Biggest Army Challenge Is a Really Big Fight

Biggest Army Challenge Is a Really Big Fight

Photo by: U.S. Army

The Army needs to think big when preparing for future combat, a former DoD policy and force structure planner told a House committee.

“We need to field armed forces that possess depth and resilience, to be able to fight, accept damage and recover,” said Tom Mahnken of the Center for Strategic and Budgetary Assessments, who worked on the 2006 and 2010 Quadrennial Defense Reviews and on the National Defense Strategy Commission. “Today our forces lack readiness and are in dire need of modernization.

“Not to say that there aren’t other contingencies, but the most consequential, the most important contingency that we face out there, is the prospect of great power war,” Mahnken said.
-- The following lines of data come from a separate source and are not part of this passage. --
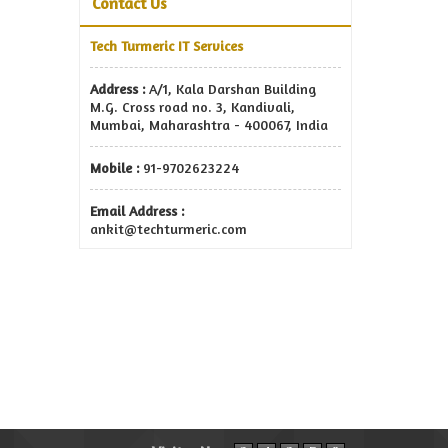
Contact Us
Tech Turmeric IT Services
Address :
A/1, Kala Darshan Building
M.G. Cross road no. 3, Kandivali,
Mumbai, Maharashtra - 400067, India
Mobile :
91-9702623224
Email Address :
ankit@techturmeric.com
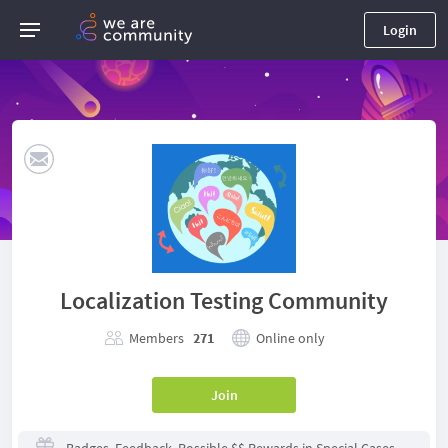
Login
Localization Testing Community
Members
271
Online only
Join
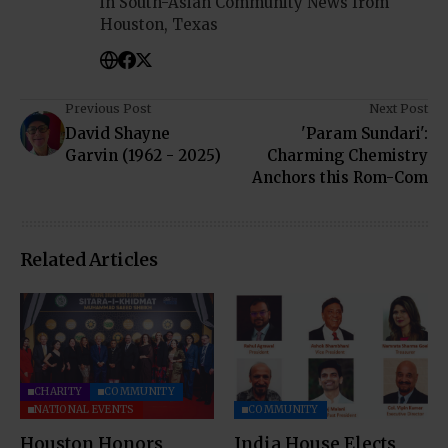
in South-Asian Community News from
Houston, Texas
Previous Post
Next Post
David Shayne
'Param Sundari':
Garvin (1962 - 2025)
Charming Chemistry
Anchors this Rom-Com
Related Articles
CHARITY
COMMUNITY
NATIONAL EVENTS
COMMUNITY
Houston Honors
India House Elects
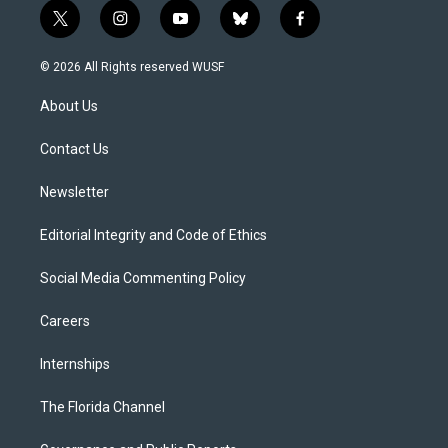
t
i
y
b
f
w
n
o
l
a
i
s
u
u
c
© 2026 All Rights reserved WUSF
t
t
t
e
e
t
a
u
s
b
About Us
e
g
b
k
o
r
r
e
y
o
a
k
Contact Us
m
Newsletter
Editorial Integrity and Code of Ethics
Social Media Commenting Policy
Careers
Internships
The Florida Channel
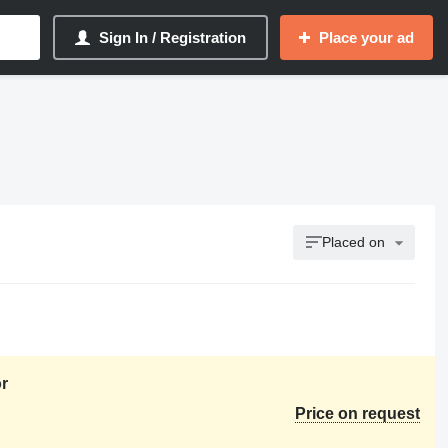
Sign In / Registration
Place your ad
Placed on
r
Price on request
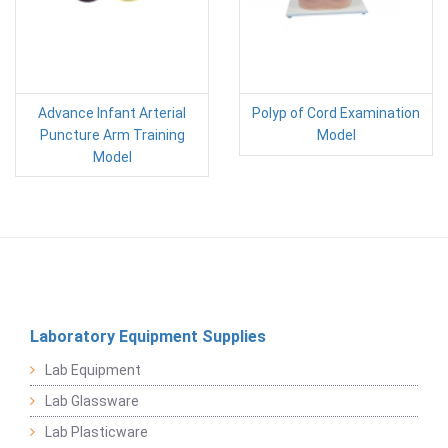
Advance Infant Arterial
Polyp of Cord Examination
Puncture Arm Training
Model
Model
Laboratory Equipment Supplies
Lab Equipment
Lab Glassware
Lab Plasticware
Mahnken’s comments came at a House Armed Services Committee hearing focused on getting the military ready for future war. The committee plays a major role in determining the size and details of the annual defense policy bill.

Mahnken, a former deputy assistant defense secretary for policy planning, said fighting in Iraq and Afghanistan against terrorists and insurgents leaves many soldiers “unfamiliar with the challenges of ‘great power’ war” and the defense industrial base unprepared to support protracted combat operations.

The Army’s logistics system also must be prepared to operate in contested areas, he said. “Getting needed men and materiel from the United States to forward bases and staging areas to the battlefield will be an increasing challenge,” he said.